● **Excerpt provided**:
*** Begin section ***

Scientific classification
- Domain: Eukaryota
- Kingdom: Animalia
- Phylum: Chordata
- Class: Reptilia
- Order: Squamata
- Infraorder: Gekkota
- Family: Diplodactylidae
- Genus: Crenadactylus
- Species: C. ocellatus
- Binomial name: Crenadactylus ocellatus (Gray) 1845

= Crenadactylus ocellatus =

- Genus: Crenadactylus
- Species: ocellatus
- Authority: (Gray) 1845
- Conservation status: LC

Species of lizard

Crenadactylus ocellatus, also known as the southwestern clawless gecko or western clawless gecko, is the smallest species of nocturnal Gecko found in Australia.

Endemic to Australia, it is distributed in the southwest of the country, and found on stony ground or in Triodia-dominated deserts. It a ground-dwelling gecko; its habitat is leaf litter, rubbish piles, and beneath rocks. It is sometimes found in the lower parts of hummock grass.

*** End section ***

● **Source data**:
*** Begin section ***

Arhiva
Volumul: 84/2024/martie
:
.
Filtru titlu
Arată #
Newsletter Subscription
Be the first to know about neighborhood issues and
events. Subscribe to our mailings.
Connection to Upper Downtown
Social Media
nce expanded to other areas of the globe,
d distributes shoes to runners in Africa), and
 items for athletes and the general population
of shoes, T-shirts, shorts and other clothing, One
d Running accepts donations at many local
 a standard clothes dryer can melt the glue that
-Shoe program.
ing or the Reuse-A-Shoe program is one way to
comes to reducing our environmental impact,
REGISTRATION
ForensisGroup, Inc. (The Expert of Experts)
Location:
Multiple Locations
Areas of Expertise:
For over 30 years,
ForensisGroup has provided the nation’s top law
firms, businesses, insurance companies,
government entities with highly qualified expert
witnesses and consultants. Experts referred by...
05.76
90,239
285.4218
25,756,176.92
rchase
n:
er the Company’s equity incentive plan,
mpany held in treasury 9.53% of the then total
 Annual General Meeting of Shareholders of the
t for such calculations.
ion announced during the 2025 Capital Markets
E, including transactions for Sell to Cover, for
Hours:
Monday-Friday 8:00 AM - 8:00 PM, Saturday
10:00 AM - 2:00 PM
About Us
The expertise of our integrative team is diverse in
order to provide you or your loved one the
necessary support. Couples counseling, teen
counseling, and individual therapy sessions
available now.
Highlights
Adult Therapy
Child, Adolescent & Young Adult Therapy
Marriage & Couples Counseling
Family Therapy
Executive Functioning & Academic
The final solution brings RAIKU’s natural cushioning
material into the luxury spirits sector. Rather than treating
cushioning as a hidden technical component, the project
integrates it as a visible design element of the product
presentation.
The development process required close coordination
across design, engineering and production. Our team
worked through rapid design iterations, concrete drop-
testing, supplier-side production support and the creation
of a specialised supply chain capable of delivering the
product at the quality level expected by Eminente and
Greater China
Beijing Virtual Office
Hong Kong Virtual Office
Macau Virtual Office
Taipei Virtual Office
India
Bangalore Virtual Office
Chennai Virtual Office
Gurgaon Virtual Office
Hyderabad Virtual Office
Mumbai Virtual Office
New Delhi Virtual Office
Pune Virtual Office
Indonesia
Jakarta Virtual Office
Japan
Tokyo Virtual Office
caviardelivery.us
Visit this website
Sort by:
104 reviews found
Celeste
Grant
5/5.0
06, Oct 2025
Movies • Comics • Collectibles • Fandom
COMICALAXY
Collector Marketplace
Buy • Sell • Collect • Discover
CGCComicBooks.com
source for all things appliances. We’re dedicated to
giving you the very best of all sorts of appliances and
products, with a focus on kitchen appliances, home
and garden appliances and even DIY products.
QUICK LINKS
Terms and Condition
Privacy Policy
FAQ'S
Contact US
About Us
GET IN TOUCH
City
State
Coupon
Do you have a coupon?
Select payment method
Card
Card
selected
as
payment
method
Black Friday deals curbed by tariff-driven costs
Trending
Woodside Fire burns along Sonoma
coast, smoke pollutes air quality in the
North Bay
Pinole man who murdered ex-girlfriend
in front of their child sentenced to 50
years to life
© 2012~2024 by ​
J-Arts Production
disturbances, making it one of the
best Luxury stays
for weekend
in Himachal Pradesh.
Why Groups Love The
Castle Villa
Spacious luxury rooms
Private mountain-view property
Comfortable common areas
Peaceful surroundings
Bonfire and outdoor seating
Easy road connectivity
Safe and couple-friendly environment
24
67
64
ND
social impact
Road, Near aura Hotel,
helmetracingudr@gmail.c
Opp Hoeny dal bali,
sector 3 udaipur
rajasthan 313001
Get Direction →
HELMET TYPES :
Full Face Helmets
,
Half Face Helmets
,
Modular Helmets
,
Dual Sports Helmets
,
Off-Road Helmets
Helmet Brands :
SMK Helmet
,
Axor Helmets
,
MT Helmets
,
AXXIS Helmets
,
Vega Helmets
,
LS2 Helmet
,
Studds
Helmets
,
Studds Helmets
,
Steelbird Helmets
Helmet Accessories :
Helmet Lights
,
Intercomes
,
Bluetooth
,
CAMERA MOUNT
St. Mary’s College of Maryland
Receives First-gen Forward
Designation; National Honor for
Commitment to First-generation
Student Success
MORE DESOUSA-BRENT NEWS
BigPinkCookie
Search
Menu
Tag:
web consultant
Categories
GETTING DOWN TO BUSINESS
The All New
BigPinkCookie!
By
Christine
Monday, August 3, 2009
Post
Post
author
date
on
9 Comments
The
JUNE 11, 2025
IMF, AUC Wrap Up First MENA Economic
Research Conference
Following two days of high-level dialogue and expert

*** End section ***

● **What you need to do**: Carry on the text on the southwestern clawless gecko from its last sentence. The data has no connection to the text on the southwestern clawless gecko.

● **Exercise result**:
It is sometimes called the western clawless gecko, but that name is also reserved for Crenadactylus occidentalis.

== Taxonomy ==
The first description of the species was published by John Edward Gray in 1845, in a revision of specimens at the British Museum, placing his type in the genus Diplodactylus. The specimen was preserved in alcohol and noted as collected by Buchanan in Western Australia. A description of two other specimens, obtained by John Gilbert and noted as collected at "Houtman's Abrollos", was assigned to another species, Diplodactylus bilineatus, later recognised as the same taxon.

The diversity within the genus Crenadactylus has been circumscribed as a subspecific arrangement, two or three geographically identified subspecies, until a revision in 2016 elevated part of the population to a separate species.

The vernacular Gray gave for his two species names were 'the two-lined diplodactyle', for the epithet bilineatus, and 'the eyed diplodactyle' to ocellatus.